I love this movie because, well, Isle of Dogs! (Say it slowly.)

If you haven’t seen it, the basic plot is this. An outbreak of dog flu spreads through the city of Megasaki, Japan. Mayor issues an executive order dictating that all dogs be banished to a garbage-dump Trash Island. To show that this law applies to everyone, Kobayashi send his own dog, Spots, to the garbage dump as well.

The mayor’s son, a 12-year-old boy named Atari misses his bodyguard-dog-friend and makes his way in a miniature Junior-Turbo Prop to Trash Island to find him. There Atari meets a motley crew of flea-bitten mongrel dogs who befriend him and offer to help. Of course, there are many obstacles and challenges along the Homerian odyssey to find Spots. How this odyssey ends will decide the destiny of the entire Prefecture.

As with many animated movies these days, the story line appeals to both children and adults but may be emotionally difficult for some younger children.

This is a Wes Anderson movie and as such bears the bounties and the flaws common to his movies.
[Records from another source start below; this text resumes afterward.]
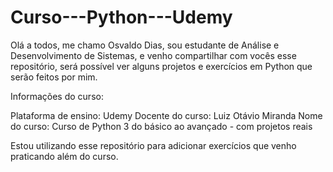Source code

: # Curso---Python---Udemy

Olá a todos, me chamo Osvaldo Dias, sou estudante de Análise e Desenvolvimento de Sistemas, e venho compartilhar com vocês esse repositório, será possível ver alguns projetos e exercícios em Python que serão feitos por mim.

Informações do curso:

Plataforma de ensino: Udemy
Docente do curso: Luiz Otávio Miranda
Nome do curso: Curso de Python 3 do básico ao avançado - com projetos reais


Estou utilizando esse repositório para adicionar exercícios que venho praticando além do curso.








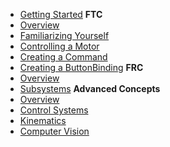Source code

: - [Getting Started](/)
**FTC**
- [Overview](/ftc/)
- [Familiarizing Yourself](/ftc/familiarizing)
- [Controlling a Motor](/ftc/control-motor)
- [Creating a Command](/ftc/create-command)
- [Creating a ButtonBinding](/ftc/create-binding)
**FRC**
- [Overview](/frc/)
- [Subsystems](/frc/subsystems)
**Advanced Concepts**
- [Overview](/advanced-concepts/)
- [Control Systems](/advanced-concepts/control-systems)
- [Kinematics]()
- [Computer Vision]()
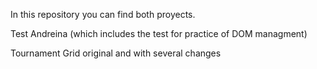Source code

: In this repository you can find both proyects.

Test Andreina (which includes the test for practice of DOM managment)

Tournament Grid original and with several changes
Mr. Anderson seems incapable of dealing with difficult subjects and often approaches them only to veer away or skirt them with a clumsy joke or a sight gag. Subjects like genocide and nuclear holocaust are not funny. They are not amusing. And they certainly aren’t trivial.

On the other hand, the dogs are astonishingly touching. They are painstakingly created in both a physical and spiritual sense. Many show wounds, matted fur, malnutrition, and other signs of abuse and neglect. They have been abandoned by their masters and although most people do not agree with the decree, only Atari moves to rescue his canine friend. Yet, most of the dogs yearn for their undeserving people. They pine for the occasional “good doggy” and a pat on the head.

The dialog and the monologs of the dogs are clever, their mannerisms and eccentric personalities are heart tugging. I’d wager that most of the volunteers at Angels for Sara or any of the local animal shelters for that matter, will find themselves thinking about taking one them home before remembering that they are not real.

Flaws and all, this is a wonderful stop-action animation and fitting entertainment for fans of Angels for Sara and for dog lovers everywhere.